### What is required
Show me every line in the listing that has the word "Right".

### Records shown
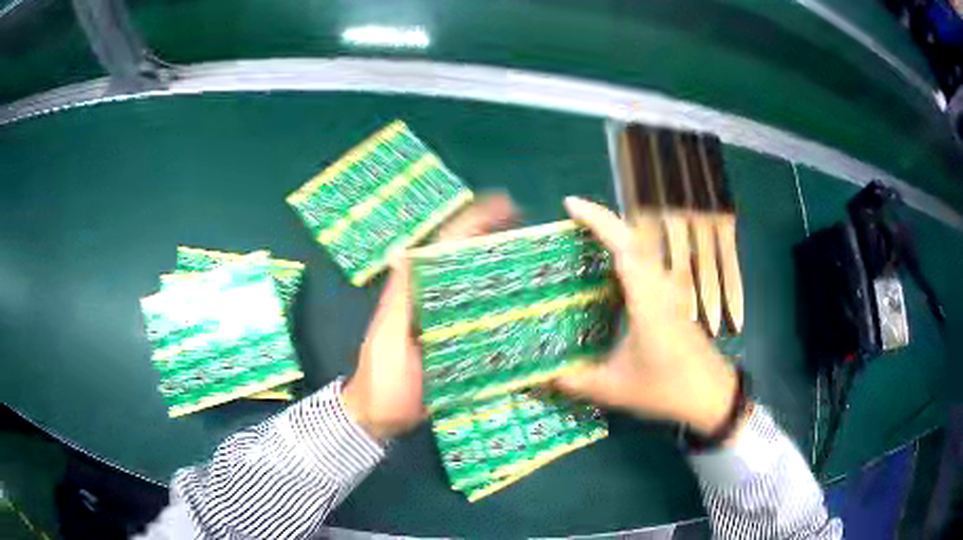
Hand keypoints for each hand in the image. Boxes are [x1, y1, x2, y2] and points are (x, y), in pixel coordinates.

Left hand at [343, 193, 518, 439]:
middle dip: (498, 241)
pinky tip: (529, 310)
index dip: (473, 221)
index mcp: (416, 290)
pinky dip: (505, 310)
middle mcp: (435, 300)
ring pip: (479, 289)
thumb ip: (399, 301)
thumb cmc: (382, 378)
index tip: (506, 206)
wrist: (379, 416)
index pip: (445, 245)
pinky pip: (484, 321)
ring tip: (542, 264)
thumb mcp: (387, 337)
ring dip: (505, 272)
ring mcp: (448, 323)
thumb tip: (408, 253)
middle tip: (536, 234)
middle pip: (468, 261)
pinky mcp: (459, 347)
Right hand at [554, 197, 739, 435]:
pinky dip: (626, 252)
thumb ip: (576, 381)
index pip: (625, 248)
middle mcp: (660, 287)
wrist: (710, 394)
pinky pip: (647, 263)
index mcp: (647, 302)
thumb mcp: (615, 390)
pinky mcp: (672, 297)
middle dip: (603, 220)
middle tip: (572, 215)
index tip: (570, 205)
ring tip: (584, 236)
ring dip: (616, 234)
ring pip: (643, 247)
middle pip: (634, 238)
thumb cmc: (666, 389)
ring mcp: (670, 290)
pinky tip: (609, 269)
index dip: (598, 222)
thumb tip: (542, 376)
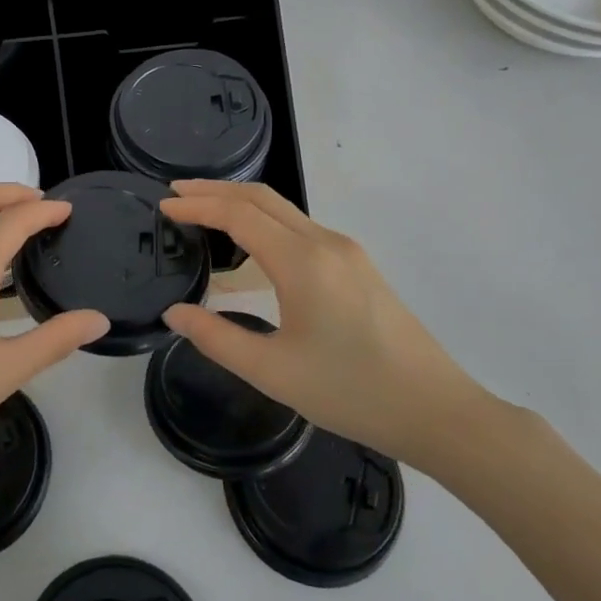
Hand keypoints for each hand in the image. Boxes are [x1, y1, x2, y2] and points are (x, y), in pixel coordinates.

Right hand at [160, 180, 483, 471]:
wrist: (437, 411)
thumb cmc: (351, 392)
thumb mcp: (273, 372)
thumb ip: (216, 338)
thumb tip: (174, 313)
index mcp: (302, 262)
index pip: (239, 214)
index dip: (198, 205)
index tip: (164, 205)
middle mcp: (325, 243)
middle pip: (262, 198)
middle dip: (215, 190)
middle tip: (176, 192)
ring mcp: (345, 251)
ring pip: (283, 210)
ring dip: (240, 204)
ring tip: (203, 213)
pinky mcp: (356, 266)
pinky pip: (299, 229)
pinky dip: (264, 223)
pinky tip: (248, 249)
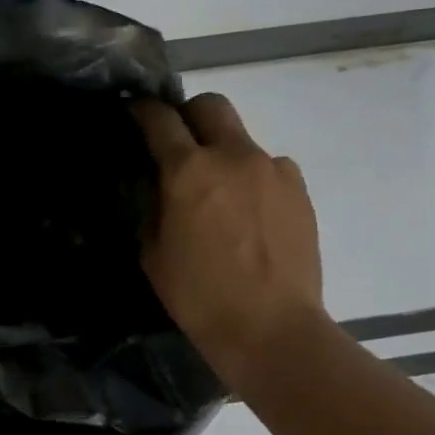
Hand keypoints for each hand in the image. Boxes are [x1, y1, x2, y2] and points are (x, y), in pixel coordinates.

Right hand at [133, 93, 326, 388]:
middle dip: (189, 114)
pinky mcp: (299, 190)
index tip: (136, 113)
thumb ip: (154, 208)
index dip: (143, 110)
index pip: (160, 119)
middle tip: (180, 143)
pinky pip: (270, 168)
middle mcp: (233, 156)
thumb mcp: (154, 255)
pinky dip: (254, 179)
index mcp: (188, 171)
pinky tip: (252, 214)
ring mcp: (273, 170)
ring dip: (224, 154)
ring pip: (242, 140)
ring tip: (221, 195)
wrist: (272, 328)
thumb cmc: (200, 297)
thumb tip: (160, 186)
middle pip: (210, 105)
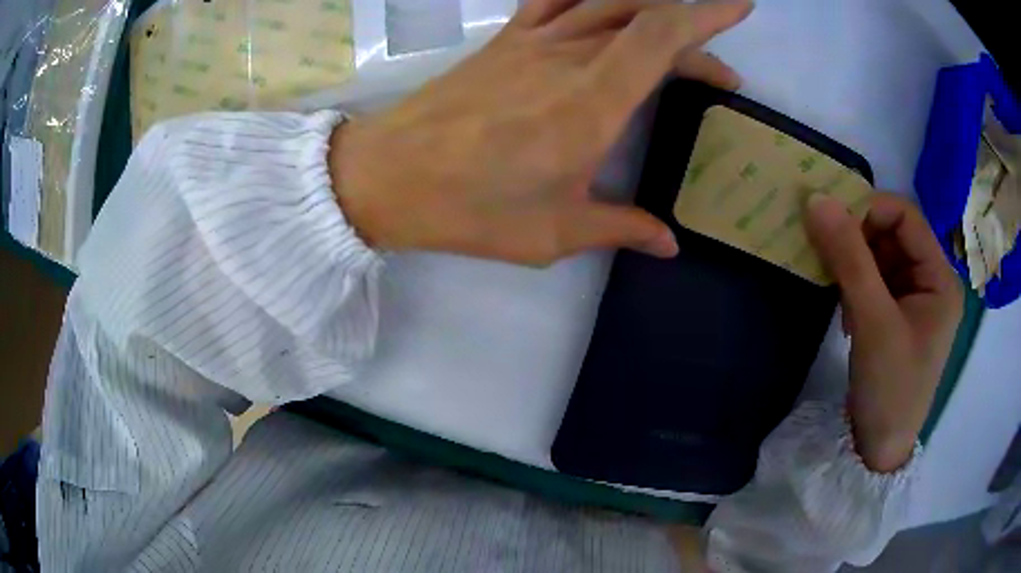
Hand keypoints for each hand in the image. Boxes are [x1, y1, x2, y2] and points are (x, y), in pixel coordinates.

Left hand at [329, 0, 751, 265]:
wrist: (388, 176)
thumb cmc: (469, 209)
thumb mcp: (553, 232)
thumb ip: (620, 227)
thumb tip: (669, 241)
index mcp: (590, 105)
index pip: (661, 36)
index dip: (706, 15)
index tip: (739, 7)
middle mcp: (568, 58)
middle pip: (645, 19)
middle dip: (694, 35)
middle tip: (717, 75)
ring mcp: (532, 41)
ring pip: (606, 2)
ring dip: (650, 11)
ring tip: (675, 37)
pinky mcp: (506, 40)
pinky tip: (604, 7)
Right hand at [806, 193, 962, 471]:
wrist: (878, 449)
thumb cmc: (889, 387)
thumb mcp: (872, 322)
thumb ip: (849, 258)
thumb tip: (816, 200)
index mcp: (940, 278)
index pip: (907, 218)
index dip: (870, 211)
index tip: (831, 224)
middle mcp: (932, 281)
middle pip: (894, 236)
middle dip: (860, 242)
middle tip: (829, 260)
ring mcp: (915, 300)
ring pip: (881, 257)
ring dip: (855, 266)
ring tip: (839, 295)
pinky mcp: (898, 316)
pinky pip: (875, 281)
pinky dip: (856, 286)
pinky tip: (847, 313)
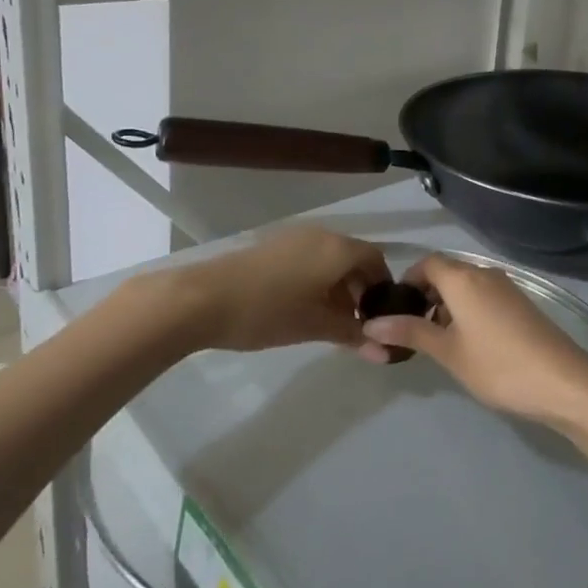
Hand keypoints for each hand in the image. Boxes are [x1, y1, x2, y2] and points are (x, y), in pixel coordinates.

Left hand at [141, 226, 391, 354]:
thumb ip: (352, 335)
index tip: (380, 318)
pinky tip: (302, 308)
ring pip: (329, 259)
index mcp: (338, 248)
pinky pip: (308, 259)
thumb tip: (385, 352)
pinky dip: (316, 280)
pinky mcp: (271, 246)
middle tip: (356, 325)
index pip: (376, 260)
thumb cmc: (267, 311)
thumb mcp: (315, 326)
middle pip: (353, 258)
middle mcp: (321, 235)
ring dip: (337, 287)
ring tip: (329, 322)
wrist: (201, 299)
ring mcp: (294, 238)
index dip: (383, 288)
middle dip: (359, 290)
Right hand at [360, 254, 587, 425]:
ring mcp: (506, 287)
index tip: (394, 310)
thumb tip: (371, 323)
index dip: (407, 280)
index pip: (427, 262)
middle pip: (447, 272)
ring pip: (466, 285)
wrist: (561, 381)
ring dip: (447, 304)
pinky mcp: (520, 303)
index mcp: (463, 278)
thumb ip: (410, 332)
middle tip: (411, 330)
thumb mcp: (448, 351)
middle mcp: (485, 273)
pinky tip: (468, 342)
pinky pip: (483, 295)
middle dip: (425, 295)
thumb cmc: (497, 365)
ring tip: (437, 341)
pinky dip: (468, 309)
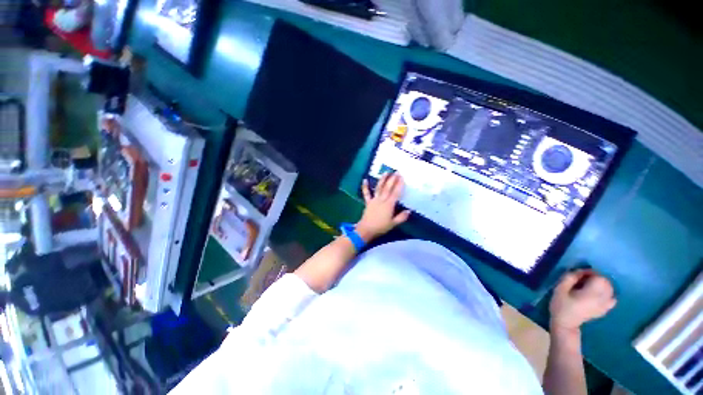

### Final answer
Right hand at [554, 197, 739, 435]:
Right hand at [160, 180, 483, 471]:
Right hand at [133, 93, 326, 388]:
Right hand at [806, 193, 962, 471]:
Right hand at [360, 254, 587, 425]:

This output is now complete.